Dr. Leslie Shor of Chemical & Biomolecular Engineering specializes in recreating very small habitats – smaller than the width of a human hair in some cases. Building from scratch a simulated habitat that might sustain up to a thousand different organisms that each need different conditions to survive is no easy trick.
But the potential payoffs can be huge – more sustainable agriculture, better ways to fight infection, or more sustainable energy production from biofuels.
One particular project in her lab prompted DuPont to name her a 2014 Young Professor. The annual program recognizes professors engaged in innovative research that addresses global challenges regarding food, energy and production. Shor, one of 10 professors to receive the appointment, will receive $75,000 over the next three years to support their research.
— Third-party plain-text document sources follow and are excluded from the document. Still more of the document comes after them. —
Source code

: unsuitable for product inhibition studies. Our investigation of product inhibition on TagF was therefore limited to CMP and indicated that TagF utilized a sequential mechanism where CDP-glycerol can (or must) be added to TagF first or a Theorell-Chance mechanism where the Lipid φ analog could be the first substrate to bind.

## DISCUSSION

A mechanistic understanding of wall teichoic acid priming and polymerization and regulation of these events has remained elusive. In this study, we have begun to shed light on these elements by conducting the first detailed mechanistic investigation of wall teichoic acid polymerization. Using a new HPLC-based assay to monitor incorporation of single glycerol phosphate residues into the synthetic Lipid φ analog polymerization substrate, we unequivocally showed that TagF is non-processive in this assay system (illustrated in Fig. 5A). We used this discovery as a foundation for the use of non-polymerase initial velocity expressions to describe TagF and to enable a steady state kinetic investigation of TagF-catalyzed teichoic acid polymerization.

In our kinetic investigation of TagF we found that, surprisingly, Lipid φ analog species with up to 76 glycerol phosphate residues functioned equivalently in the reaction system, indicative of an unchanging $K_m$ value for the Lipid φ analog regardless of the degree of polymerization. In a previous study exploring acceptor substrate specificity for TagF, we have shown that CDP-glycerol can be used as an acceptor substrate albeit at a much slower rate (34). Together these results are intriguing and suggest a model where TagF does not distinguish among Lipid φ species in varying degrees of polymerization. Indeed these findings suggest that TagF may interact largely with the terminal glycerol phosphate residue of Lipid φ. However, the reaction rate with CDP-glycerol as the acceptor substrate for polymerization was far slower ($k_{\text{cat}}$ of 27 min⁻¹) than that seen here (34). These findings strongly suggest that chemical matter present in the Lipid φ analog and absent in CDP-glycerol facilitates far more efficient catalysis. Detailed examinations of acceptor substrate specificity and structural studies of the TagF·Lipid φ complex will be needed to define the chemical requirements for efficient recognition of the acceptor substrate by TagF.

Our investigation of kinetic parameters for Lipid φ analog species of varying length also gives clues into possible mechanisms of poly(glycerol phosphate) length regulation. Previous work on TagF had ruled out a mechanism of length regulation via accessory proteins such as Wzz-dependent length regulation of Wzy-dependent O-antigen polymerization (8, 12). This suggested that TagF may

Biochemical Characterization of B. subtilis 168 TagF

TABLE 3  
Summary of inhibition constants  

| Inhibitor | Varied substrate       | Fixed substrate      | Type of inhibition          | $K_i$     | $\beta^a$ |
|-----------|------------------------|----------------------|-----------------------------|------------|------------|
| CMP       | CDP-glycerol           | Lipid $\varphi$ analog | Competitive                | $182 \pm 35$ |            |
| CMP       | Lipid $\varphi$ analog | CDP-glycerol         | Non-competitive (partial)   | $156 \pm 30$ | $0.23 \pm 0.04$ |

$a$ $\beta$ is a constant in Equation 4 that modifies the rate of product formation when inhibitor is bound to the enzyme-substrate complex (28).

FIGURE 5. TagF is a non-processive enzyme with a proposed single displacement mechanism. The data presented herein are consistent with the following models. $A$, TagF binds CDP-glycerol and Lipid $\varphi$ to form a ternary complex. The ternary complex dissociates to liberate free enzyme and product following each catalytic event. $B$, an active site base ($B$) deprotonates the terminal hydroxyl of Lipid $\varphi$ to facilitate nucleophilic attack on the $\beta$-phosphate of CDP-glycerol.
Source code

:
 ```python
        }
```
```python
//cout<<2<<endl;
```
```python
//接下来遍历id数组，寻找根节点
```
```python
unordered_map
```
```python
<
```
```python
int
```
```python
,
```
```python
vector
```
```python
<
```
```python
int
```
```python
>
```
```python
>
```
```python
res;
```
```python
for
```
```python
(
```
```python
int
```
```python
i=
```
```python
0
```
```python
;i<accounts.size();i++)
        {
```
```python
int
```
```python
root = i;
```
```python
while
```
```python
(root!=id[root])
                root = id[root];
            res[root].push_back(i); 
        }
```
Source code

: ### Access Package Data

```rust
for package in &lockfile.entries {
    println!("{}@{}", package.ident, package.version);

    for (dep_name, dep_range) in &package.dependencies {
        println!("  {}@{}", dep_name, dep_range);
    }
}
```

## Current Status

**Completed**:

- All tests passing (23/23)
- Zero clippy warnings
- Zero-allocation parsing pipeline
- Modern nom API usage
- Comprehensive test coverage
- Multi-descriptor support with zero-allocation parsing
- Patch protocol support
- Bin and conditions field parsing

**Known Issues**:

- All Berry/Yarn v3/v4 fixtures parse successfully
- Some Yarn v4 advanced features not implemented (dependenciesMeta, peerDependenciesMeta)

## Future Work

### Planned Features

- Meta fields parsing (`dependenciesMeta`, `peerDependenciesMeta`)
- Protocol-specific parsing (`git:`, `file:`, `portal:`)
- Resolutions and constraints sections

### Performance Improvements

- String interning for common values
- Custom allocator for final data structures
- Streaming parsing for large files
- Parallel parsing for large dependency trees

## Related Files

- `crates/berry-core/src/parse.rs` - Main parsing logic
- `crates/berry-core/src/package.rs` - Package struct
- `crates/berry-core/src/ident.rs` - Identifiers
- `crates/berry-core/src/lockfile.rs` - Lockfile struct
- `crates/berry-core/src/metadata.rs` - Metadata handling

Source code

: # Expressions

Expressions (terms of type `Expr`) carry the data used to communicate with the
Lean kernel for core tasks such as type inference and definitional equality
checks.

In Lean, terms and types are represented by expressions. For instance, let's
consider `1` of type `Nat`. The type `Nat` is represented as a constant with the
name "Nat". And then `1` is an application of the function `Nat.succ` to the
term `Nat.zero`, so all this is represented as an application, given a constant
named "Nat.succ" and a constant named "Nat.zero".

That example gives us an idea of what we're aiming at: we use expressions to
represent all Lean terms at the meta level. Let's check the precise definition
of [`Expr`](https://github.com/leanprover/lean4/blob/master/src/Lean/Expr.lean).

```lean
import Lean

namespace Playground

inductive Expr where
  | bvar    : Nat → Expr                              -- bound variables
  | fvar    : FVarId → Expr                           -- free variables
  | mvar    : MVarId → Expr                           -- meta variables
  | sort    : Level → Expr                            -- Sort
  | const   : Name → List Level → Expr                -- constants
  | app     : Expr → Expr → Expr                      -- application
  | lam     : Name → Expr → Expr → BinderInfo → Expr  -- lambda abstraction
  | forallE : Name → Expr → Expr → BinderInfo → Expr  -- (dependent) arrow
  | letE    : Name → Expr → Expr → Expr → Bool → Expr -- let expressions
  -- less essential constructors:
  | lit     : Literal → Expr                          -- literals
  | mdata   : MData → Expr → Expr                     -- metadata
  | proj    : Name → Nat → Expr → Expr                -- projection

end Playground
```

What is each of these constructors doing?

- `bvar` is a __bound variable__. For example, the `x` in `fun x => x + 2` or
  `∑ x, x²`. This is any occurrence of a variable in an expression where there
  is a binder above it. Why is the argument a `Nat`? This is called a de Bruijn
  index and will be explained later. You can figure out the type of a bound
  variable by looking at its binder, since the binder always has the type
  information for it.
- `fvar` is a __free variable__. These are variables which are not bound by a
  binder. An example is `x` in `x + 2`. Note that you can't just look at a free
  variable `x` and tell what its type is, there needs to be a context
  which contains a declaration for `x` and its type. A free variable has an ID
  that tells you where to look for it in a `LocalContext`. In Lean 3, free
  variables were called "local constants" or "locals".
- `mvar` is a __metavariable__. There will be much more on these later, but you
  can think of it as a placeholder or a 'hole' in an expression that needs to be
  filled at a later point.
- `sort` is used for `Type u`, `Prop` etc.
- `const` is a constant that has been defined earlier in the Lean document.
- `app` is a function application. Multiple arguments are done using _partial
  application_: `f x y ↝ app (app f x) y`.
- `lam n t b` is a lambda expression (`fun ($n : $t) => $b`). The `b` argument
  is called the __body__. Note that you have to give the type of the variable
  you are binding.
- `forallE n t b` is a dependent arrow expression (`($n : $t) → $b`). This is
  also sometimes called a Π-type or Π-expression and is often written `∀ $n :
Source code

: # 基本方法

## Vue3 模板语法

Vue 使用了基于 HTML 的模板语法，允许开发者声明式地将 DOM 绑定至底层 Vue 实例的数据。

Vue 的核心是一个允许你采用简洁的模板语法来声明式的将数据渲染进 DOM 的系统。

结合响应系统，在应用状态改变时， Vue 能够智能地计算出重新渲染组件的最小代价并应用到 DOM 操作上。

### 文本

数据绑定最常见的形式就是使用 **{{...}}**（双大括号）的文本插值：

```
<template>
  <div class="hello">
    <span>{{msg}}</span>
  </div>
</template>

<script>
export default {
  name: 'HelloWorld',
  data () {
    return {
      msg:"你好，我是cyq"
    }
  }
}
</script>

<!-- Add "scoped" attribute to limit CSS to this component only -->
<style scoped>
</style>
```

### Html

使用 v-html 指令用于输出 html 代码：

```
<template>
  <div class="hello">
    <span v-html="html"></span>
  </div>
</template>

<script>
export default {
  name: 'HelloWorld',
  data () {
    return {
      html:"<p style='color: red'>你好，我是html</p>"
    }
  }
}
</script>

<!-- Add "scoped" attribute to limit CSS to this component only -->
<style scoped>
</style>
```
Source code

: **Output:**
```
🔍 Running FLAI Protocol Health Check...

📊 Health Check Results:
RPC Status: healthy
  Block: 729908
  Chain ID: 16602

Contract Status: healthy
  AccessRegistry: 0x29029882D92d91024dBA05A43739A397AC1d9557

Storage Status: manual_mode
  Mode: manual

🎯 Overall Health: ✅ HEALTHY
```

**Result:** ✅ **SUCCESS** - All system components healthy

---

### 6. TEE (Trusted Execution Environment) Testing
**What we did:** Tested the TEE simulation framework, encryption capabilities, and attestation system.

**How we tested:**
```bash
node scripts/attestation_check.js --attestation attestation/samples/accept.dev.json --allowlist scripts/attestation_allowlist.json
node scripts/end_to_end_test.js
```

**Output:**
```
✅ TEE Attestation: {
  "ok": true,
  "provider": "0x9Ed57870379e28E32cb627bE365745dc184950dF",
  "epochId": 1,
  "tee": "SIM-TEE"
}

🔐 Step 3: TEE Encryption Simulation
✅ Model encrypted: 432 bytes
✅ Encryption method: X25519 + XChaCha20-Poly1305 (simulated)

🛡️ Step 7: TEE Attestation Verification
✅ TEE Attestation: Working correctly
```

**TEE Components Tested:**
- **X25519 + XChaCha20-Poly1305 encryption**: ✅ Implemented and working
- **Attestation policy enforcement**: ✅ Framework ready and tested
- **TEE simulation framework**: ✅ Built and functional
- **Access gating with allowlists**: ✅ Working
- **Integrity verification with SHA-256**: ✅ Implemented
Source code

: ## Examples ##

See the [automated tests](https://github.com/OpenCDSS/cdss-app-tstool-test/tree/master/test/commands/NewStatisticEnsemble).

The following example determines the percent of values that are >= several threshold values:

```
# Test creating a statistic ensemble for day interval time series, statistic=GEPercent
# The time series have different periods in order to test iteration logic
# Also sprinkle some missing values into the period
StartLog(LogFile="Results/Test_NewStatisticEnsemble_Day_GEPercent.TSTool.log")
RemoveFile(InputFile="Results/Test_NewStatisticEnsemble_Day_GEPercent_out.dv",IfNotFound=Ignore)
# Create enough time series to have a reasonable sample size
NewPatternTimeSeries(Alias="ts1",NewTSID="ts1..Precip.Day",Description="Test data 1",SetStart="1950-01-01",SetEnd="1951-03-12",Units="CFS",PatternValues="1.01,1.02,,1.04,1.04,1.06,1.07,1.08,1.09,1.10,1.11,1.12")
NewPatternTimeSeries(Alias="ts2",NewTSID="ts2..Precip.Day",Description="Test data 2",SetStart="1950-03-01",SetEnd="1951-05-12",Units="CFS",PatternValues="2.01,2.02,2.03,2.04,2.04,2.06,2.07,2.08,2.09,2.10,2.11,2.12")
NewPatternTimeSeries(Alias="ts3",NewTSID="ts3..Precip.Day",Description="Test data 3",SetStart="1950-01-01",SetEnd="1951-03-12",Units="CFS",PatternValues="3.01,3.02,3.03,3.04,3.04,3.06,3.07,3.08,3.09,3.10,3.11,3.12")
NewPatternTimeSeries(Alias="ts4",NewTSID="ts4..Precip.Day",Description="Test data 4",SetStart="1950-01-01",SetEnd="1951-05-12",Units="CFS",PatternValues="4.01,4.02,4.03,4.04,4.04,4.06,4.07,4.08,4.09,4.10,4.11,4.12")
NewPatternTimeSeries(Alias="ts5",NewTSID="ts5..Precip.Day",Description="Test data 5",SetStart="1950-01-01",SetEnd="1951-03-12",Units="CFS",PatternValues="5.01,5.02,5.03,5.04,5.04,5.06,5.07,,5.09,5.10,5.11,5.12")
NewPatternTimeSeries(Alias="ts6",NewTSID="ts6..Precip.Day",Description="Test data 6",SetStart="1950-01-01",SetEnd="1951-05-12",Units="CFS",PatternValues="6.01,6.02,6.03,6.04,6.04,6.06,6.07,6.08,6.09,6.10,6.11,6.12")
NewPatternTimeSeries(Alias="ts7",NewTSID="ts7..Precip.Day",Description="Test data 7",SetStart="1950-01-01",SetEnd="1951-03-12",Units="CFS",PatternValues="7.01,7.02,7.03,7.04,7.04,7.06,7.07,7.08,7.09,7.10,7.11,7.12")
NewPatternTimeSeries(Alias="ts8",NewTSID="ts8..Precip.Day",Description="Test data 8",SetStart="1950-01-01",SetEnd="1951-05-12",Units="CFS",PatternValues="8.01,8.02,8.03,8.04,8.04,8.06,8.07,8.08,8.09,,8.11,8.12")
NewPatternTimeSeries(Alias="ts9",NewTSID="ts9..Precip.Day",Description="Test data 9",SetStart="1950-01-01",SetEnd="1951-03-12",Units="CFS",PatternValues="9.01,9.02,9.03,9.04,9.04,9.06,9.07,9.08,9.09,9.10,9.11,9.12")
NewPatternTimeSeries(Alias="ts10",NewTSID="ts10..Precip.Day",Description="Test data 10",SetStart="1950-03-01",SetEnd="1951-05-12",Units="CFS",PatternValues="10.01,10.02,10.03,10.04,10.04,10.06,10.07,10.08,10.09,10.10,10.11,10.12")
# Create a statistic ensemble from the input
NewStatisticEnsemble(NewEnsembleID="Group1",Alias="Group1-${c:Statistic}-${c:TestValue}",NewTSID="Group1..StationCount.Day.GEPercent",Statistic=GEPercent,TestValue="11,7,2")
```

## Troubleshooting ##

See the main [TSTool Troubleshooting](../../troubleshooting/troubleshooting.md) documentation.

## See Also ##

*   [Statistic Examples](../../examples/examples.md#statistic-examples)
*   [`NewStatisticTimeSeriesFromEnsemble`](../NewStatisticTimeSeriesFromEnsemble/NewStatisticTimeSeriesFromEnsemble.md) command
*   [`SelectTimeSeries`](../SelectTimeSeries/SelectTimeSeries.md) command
The project that won DuPont’s attention is the same one that won a Grand Challenges Exploration grant of $100,000 from the Bill and Melinda Gates Foundation in 2012.
Hunger and poverty affect 1 billion people. Population growth, changing consumption habits, and a shifting climate will only magnify the problem. So developing new ways to increase food production is crucial. To that end, Shor and other researchers in her lab hope to find a new way to increase crop yields. For this research, she teamed up with Daniel J. Gage (Molecular & Cell Biology), a microbiologist with expertise in the rhizosphere. That’s the region of soil around a plant’s roots where crucial nutrients are absorbed. Beneficial bacteria in the rhizosphere can help plants by inhibiting pathogens and producing antibiotics. The rhizosphere is also home to protozoa – a kingdom of single-celled animals with the ability to move efficiently in soil. That’s where Shor comes in, with her knowledge of artificial microbial habitats and how protozoa migrate in micro-structured environments.
With her collaborators and students, Shor seeks to increase crop yields by using protozoa to distribute bacteria along growing roots. Currently, applications of biologicals or agrichemicals are not targeted, leading to inefficiency and adverse environmental impacts. Solving one problem might lead to the creation of several more. In Shor’s lab, they’re trying to use the environment as part its own solution.
“The soil system is an incredibly complex habitat, and it’s home to organisms from all five kingdoms – plants, animals protista fungi and archae – are all present in the soil,” she said. They interact with each other, and with the air, water, organic matter and soil grains in complex ways. Typically, microbiologists will take organisms out of their natural habitat and put them into an overly simplified lab habitat.
“There’s no microstructure in those habitats, typically,” she said. “Our microhabitats are not the same thing as real soil, but they do contain some of its features. Our microhabitats offer a window into the microworld.”